● **Action item**
Your answer needs to include each line of the records in which the string "center" can be found.

● **Task input**
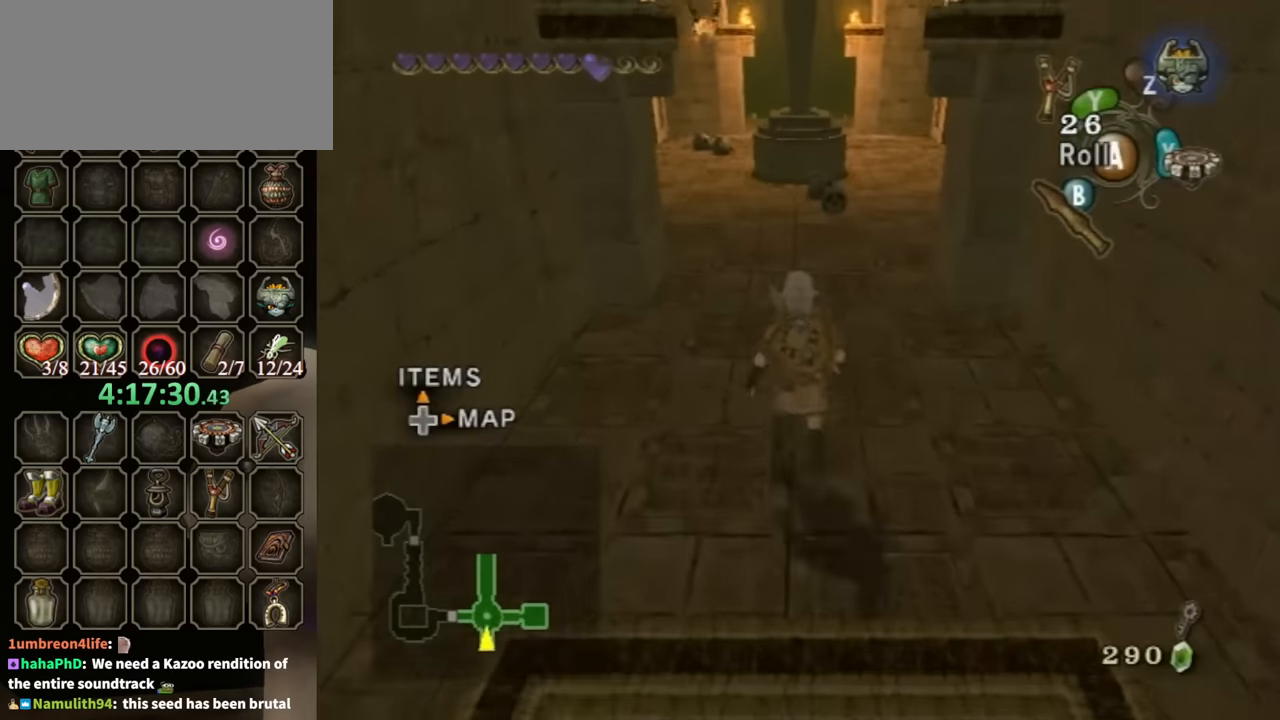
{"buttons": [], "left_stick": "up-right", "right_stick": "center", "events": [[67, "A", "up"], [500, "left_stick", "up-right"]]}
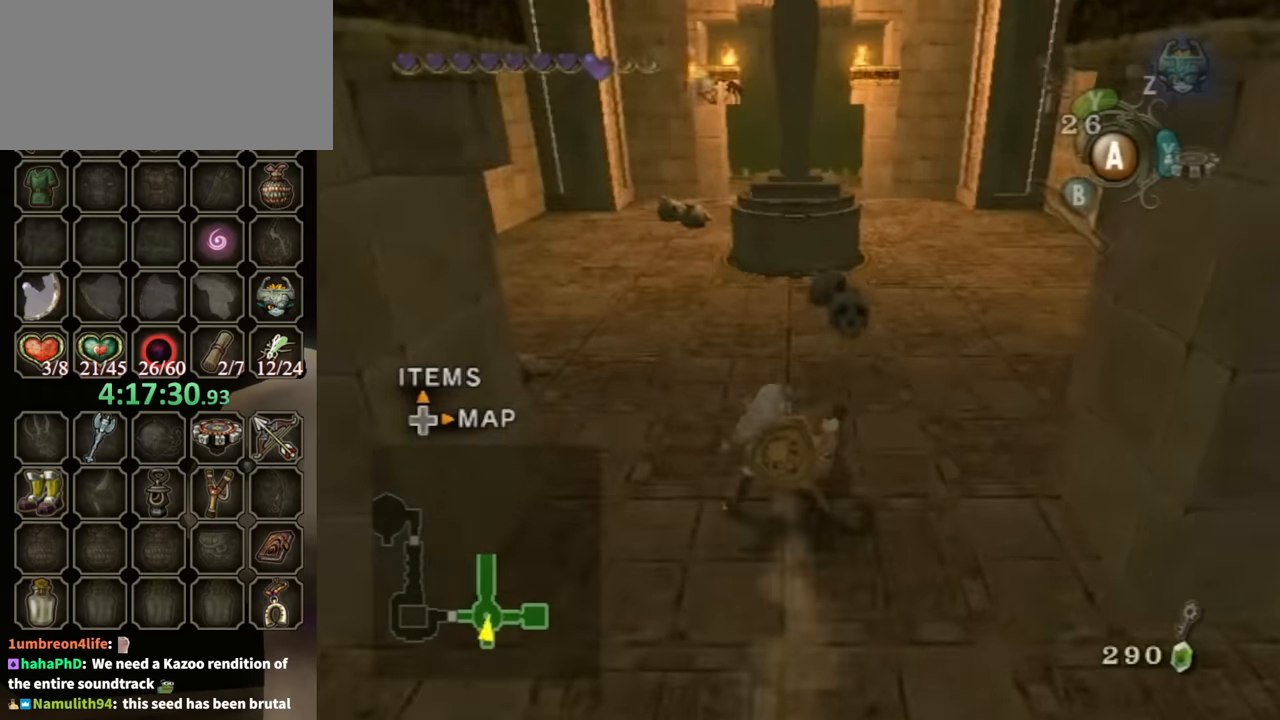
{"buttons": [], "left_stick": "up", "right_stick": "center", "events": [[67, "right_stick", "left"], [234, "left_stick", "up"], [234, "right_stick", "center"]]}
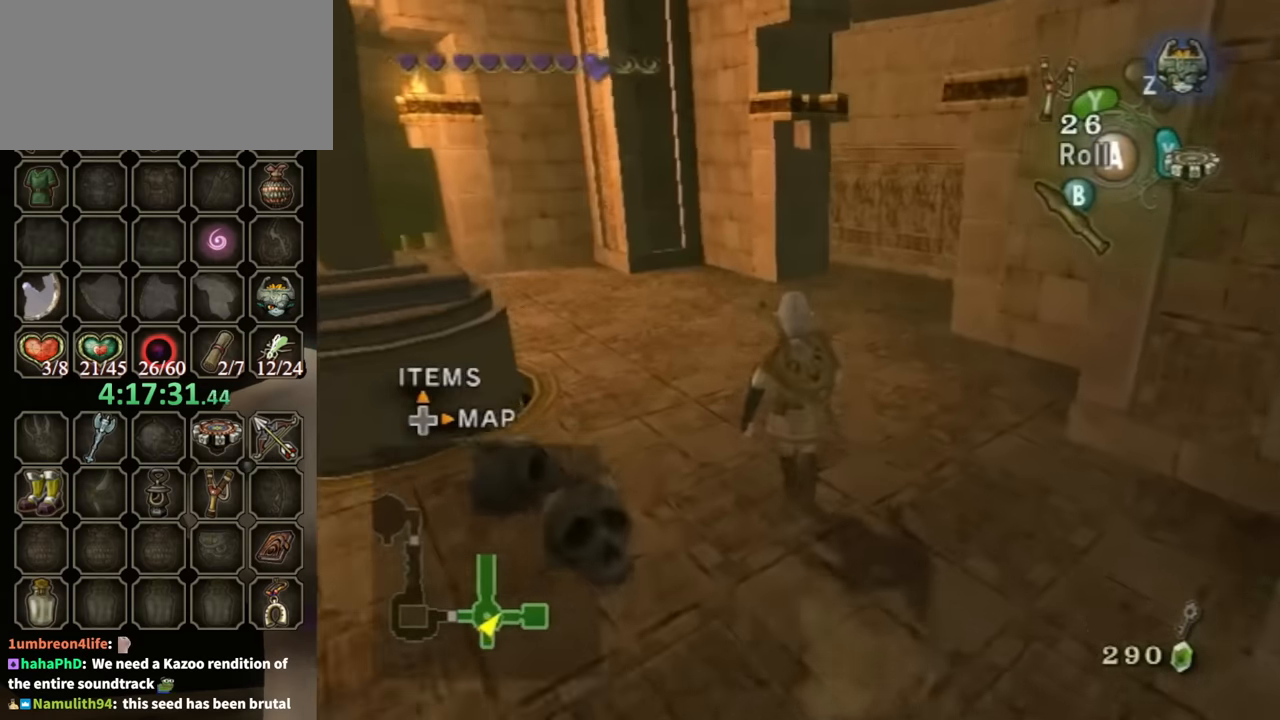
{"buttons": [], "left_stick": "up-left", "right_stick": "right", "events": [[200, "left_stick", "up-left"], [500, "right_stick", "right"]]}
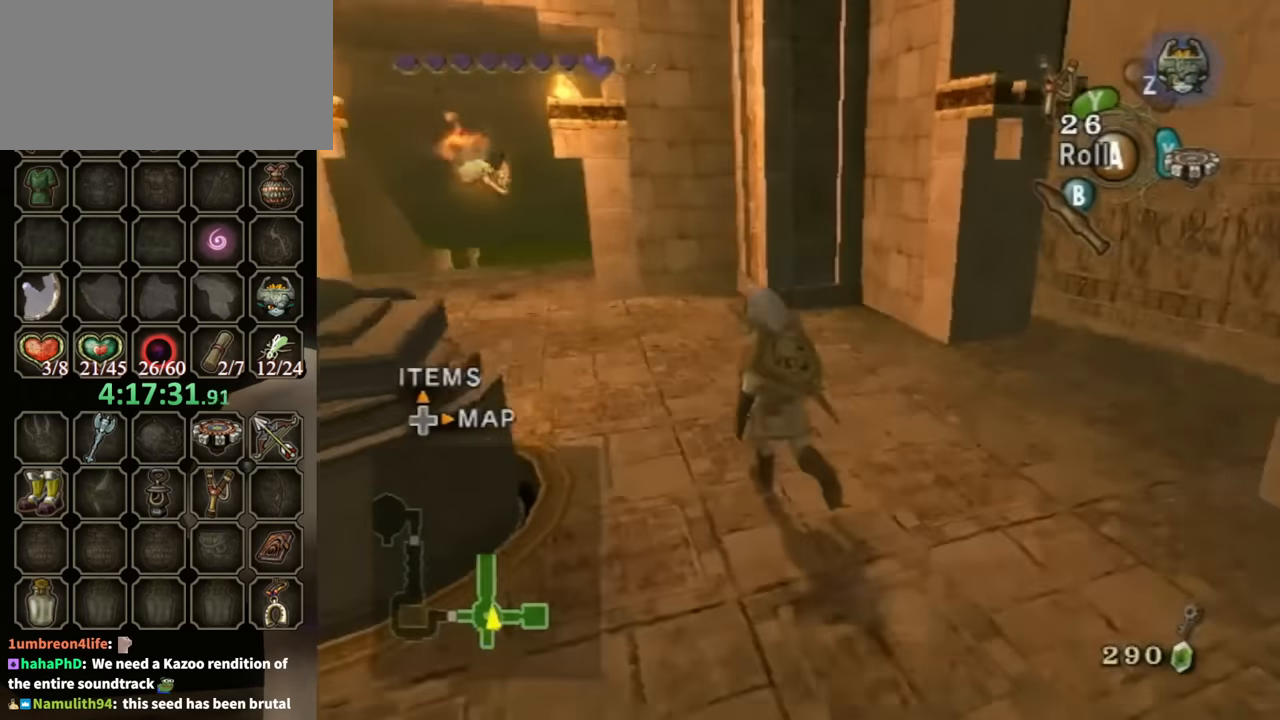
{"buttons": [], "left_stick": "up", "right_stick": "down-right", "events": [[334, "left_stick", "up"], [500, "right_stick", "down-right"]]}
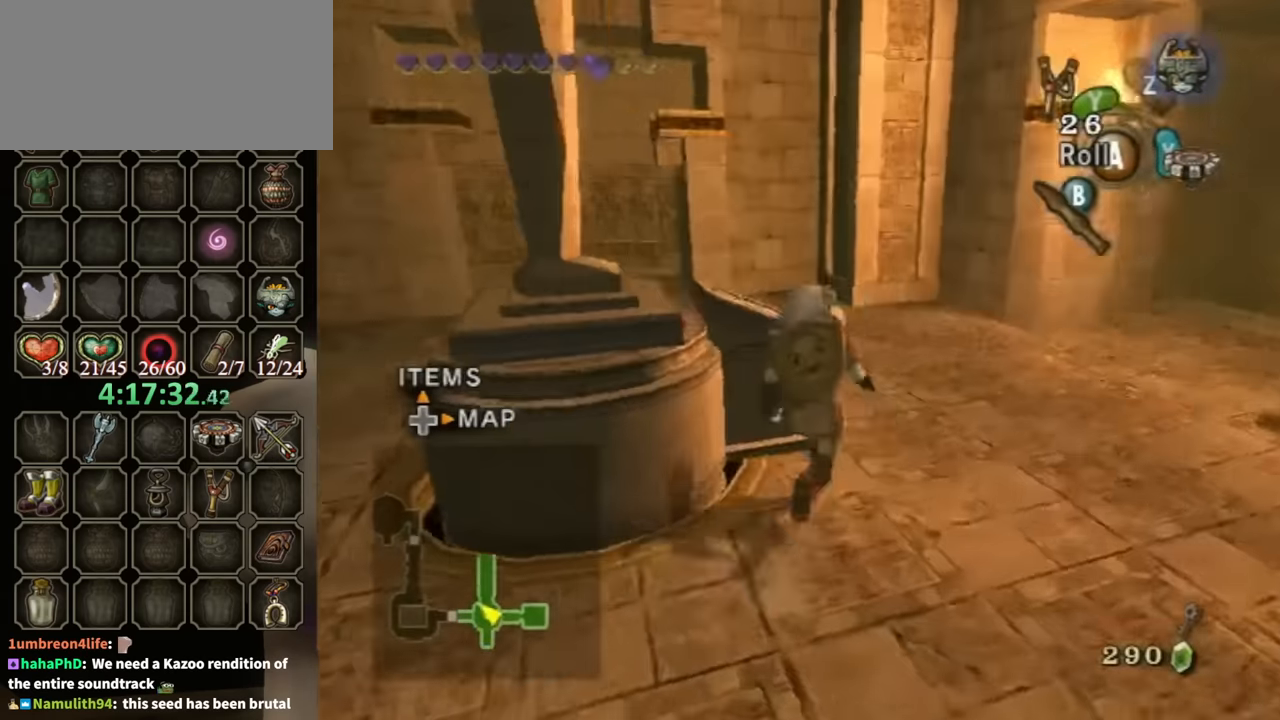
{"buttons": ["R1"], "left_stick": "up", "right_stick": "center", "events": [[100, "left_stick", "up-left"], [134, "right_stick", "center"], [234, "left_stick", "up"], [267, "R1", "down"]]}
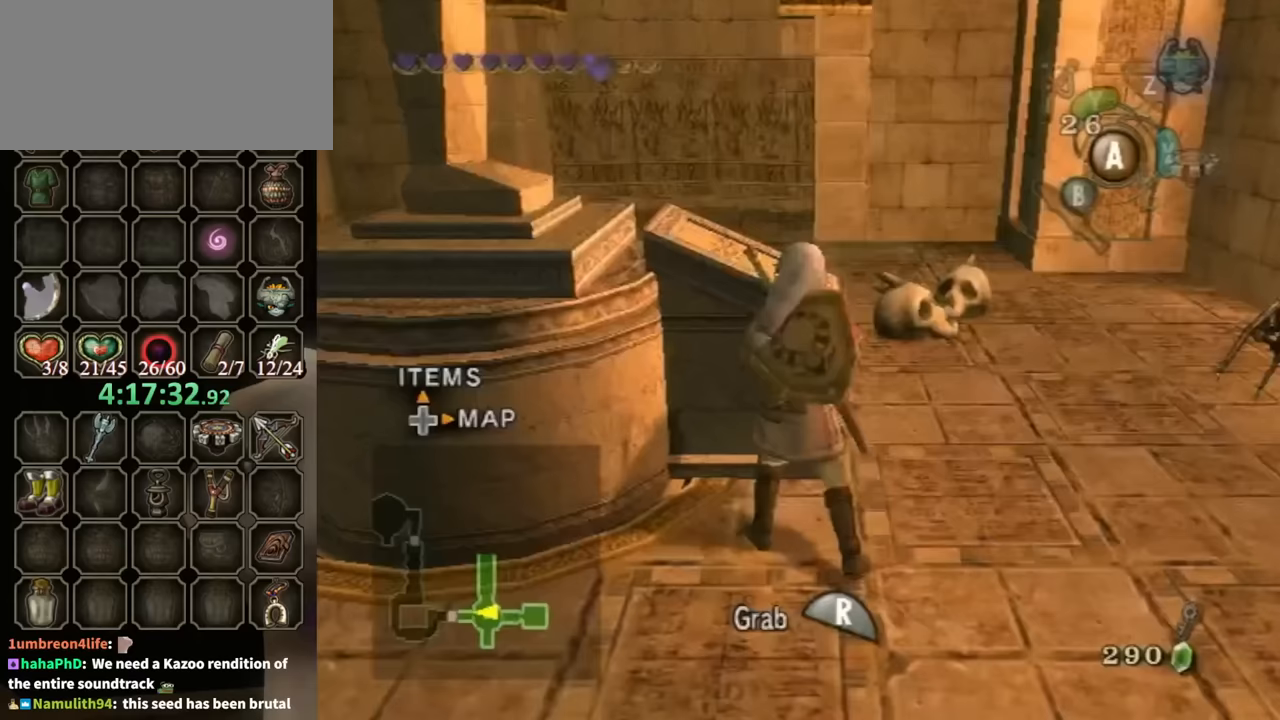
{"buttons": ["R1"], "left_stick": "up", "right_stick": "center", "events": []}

● **Solution to this exercise**
{"buttons": [], "left_stick": "up-right", "right_stick": "center", "events": [[67, "A", "up"], [500, "left_stick", "up-right"]]}
{"buttons": [], "left_stick": "up", "right_stick": "center", "events": [[67, "right_stick", "left"], [234, "left_stick", "up"], [234, "right_stick", "center"]]}
{"buttons": ["R1"], "left_stick": "up", "right_stick": "center", "events": [[100, "left_stick", "up-left"], [134, "right_stick", "center"], [234, "left_stick", "up"], [267, "R1", "down"]]}
{"buttons": ["R1"], "left_stick": "up", "right_stick": "center", "events": []}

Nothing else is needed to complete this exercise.